Why the Smart Code is no Panacea for Houston - And a Workable Alternative

The Smart Code has been proposed in response to the Ashby High Rise as a way to solve Houston’s development problems. Planners like it because it is based on Smart Growth. Developers like it because they assume it would make the City much more predictable in which projects it fights. But while the SmartCode would have helped in the Ashby High Rise case, it would not address the greater problem of development in Houston.

The SmartCode is a form-based code. It differs from traditional zoning because it does not concentrate on land use. Form is the fundamental problem with the Ashby High Rise, so it’s easy to see how the idea came up. But not all development is unwanted because of its form. The Magnolia Glen Homeless shelter would have been acceptable to the SmartCode – despite serious neighborhood concerns. In that case, neighborhood were not about the form of the building, but about its use.
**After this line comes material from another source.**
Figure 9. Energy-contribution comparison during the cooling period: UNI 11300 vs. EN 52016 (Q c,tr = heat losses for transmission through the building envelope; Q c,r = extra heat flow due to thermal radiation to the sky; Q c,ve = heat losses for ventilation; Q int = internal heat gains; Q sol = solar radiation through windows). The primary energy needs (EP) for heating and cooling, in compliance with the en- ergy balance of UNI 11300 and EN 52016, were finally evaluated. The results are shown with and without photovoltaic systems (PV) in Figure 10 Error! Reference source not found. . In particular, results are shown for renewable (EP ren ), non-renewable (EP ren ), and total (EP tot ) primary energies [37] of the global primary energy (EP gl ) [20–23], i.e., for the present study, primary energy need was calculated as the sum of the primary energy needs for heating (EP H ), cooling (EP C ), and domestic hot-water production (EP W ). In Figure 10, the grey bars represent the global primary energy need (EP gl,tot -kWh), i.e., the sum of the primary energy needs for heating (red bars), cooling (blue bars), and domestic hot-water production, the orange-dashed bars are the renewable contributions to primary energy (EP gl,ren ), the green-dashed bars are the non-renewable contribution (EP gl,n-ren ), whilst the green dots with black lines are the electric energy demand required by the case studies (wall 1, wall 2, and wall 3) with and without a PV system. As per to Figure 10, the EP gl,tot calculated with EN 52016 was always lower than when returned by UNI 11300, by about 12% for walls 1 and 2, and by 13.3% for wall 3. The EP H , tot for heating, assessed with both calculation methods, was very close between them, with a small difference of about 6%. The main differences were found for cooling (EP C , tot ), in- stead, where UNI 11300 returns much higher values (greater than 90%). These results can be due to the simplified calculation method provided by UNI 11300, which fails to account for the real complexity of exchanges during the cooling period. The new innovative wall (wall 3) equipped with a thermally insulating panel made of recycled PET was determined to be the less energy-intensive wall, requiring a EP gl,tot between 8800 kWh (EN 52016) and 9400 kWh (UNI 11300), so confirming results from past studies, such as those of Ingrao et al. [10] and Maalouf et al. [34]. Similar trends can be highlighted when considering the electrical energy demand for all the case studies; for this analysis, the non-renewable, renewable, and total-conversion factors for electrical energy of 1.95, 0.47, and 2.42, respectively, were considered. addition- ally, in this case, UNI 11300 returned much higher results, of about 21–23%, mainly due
Traditional zoning would be more effective than the SmartCode in situations like the Magnolia Glen, because it governs land use as well as form. But a zoning ordinance is a non-starter in Houston. The absence of zoning has helped make this an affordable place to live and do business, not to mention property rights lobbyists and political opposition to zoning.
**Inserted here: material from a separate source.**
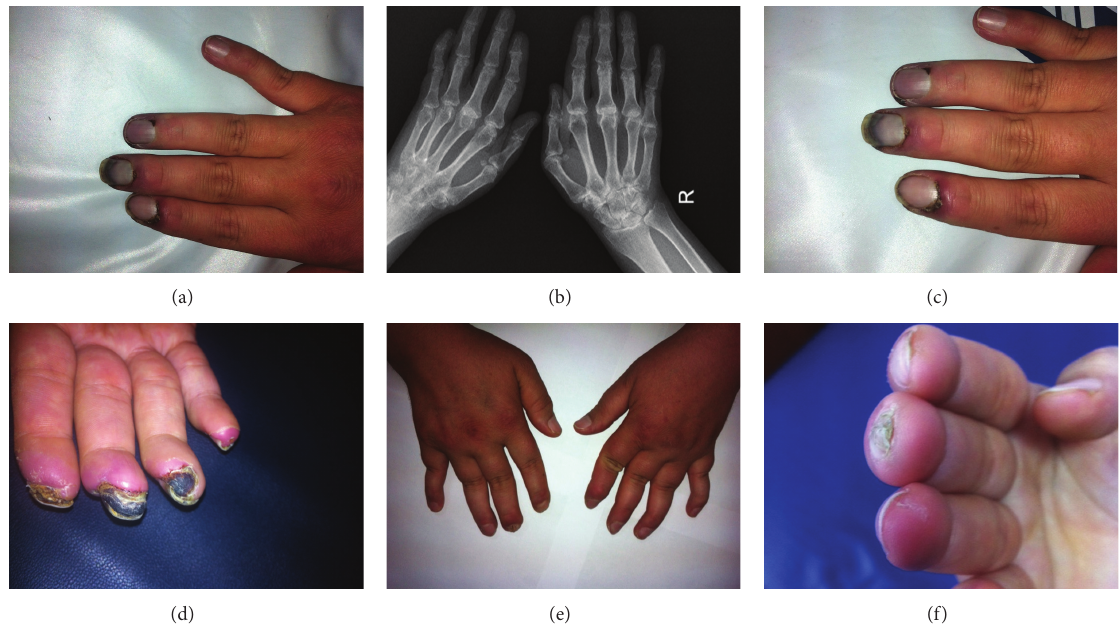
Figure 1: (a) Right hand with swan neck and Z deformity of the thumb (before treatment). (b) Radiograph; AP of bilateral hands suggesting Jaccoud radiological features. (c) Digital ulcers of the second to fourth digits of the right hand (2 weeks after initial treatment with cyclophosphamide). (d) Unresponsiveness to initial treatment demonstrated by a serious progression from ischemic lesions to digital gangrene lesions of the second to fourth digits of the right hand (one month after initial treatment regimen; cyclophosphamide, corticosteroids, and prostaglandins). (e) Response to treatment observed after first cycle of rituximab therapy (5 months following the start of RTX treatment). (f) Complete remission of digital gangrenous lesions after 2 cycles of rituximab therapy (10th month of the RTX treatment protocol (rituximab, glucocorticoid, aspirin, azathioprine, and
Fortunately there is a simple alternative. We could require public hearings for certain types of projects, like high rises, hazardous occupancy buildings, and large residential developments. Non-binding hearings would allow neighbors to speak and be heard, and developers to gage public sentiment on their projects. The City should not decide to issue or deny permits based solely on these hearings, but developers could use them to help decide to go through with projects. If the hearings were held early enough, neighborhood concerns could be taken into consideration during the design process, and developers would face only minimal losses if they backed out.

There is precedent for this kind of hearing. The Texas Department of Housing and Community Affairs (TDHCA) holds hearings to help decide who gets tax grants for low income housing. The benefits are numerous. Neighbors feel satisfied that their concerns are heard. Developers are not blindsided by City opposition. If we brought hearings like these to more types of development, fights like the Ashby High Rise and Magnolia Glen could be a thing of the past.